Growing houses—that’s what the old-timers say about the land that lines highways like U.S. 18 in Wisconsin’s Waukesha County. Pancake flat and topped with a layer of rich, black soil, stretches such as this one, less than an hour west of Milwaukee, were once among the state’s most productive farmland. But as the city crept nearer, the farms were cleared one-by-one to make way for the county’s new bumper crop: suburban developments.
With nearly half of its 1963 farm acreage now growing houses, Waukesha County is an extreme example of a widening trend. From New England pasture to California valley, America’s best land for growing food is rapidly turning over to other uses, primarily residential development. According to the U.S. Department of Agriculture, 442 million acres of U.S. soil grew crops in 2002, down 28 percent from 1978 and the lowest figure since World War II. And while there’s still plenty of bread coming out of the breadbasket, the American Farmland Trust estimates that 86 percent of the country’s fruits and vegetables and 63 percent of its dairy products are produced in areas affected by urban sprawl.
“We’re well past the tipping point for many of these formerly agricultural communities,” says Steve Ventura, a professor of soil science and environmental studies, and director of UW-Madison’s Land Information and Computer Graphics Facility. “And once productive farmland is converted to residential or commercial use, it’s converted forever. It’s practically impossible to bring it back.”
Ironically, it’s never been easier to identify farmland that merits preservation. Technologies such as geographic information systems (GIS) allow planners to assess biophysical assets of farmland in the context of broader economic forces and identify regions best suited for long-term agricultural use.
But few communities are able to back those plans up with the laws or monetary incentives necessary to keep developers at bay.

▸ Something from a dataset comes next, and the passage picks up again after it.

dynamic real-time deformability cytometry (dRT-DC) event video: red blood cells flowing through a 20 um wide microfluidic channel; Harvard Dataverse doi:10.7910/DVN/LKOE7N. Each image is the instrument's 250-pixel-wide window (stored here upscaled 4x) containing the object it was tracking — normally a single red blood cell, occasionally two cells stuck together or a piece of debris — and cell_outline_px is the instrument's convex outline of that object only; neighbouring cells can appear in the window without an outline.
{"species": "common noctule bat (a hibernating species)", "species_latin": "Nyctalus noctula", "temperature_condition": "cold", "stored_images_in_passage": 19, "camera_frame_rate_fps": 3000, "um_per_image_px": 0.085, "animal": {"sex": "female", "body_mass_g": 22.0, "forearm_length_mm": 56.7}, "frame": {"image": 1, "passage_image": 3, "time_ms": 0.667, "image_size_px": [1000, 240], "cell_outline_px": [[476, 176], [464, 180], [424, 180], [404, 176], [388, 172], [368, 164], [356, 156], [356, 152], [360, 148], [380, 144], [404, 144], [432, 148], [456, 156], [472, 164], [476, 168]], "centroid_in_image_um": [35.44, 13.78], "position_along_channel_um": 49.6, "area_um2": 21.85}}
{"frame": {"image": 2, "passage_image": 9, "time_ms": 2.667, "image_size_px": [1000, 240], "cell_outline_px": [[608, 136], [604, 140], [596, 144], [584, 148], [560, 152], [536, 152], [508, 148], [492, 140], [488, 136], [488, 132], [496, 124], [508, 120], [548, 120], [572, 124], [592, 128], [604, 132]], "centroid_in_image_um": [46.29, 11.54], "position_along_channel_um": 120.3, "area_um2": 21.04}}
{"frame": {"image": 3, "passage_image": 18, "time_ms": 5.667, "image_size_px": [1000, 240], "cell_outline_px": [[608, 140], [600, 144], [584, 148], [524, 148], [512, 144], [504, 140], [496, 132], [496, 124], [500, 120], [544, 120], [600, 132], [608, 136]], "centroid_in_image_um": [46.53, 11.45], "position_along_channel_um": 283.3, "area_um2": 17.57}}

So what can help? Public programs like Wisconsin’s Working Lands Initiative, which helps local communities buy agricultural conservation easements to protect prime farmland, are a start. But Ventura is among a growing group of scientists who are exploring ways to compensate farmers for the environmental benefits that accrue by keeping their land in farming. There are already efforts toward that end—such as the carbon-trading arrangements where businesses offset carbon outputs by paying farmers to take steps to sequester carbon in their soils—but Ventura suggests the incentives could be bigger and wider, recognizing the role of farmland in recharging groundwater, for instance.
“Society is benefitting from keeping that land open, and farmers are not getting any compensation for it,” he says. “This is a good role for the university—to understand and quantify those ‘ecosystem services’ in a way that would provide the basis for future incentives.”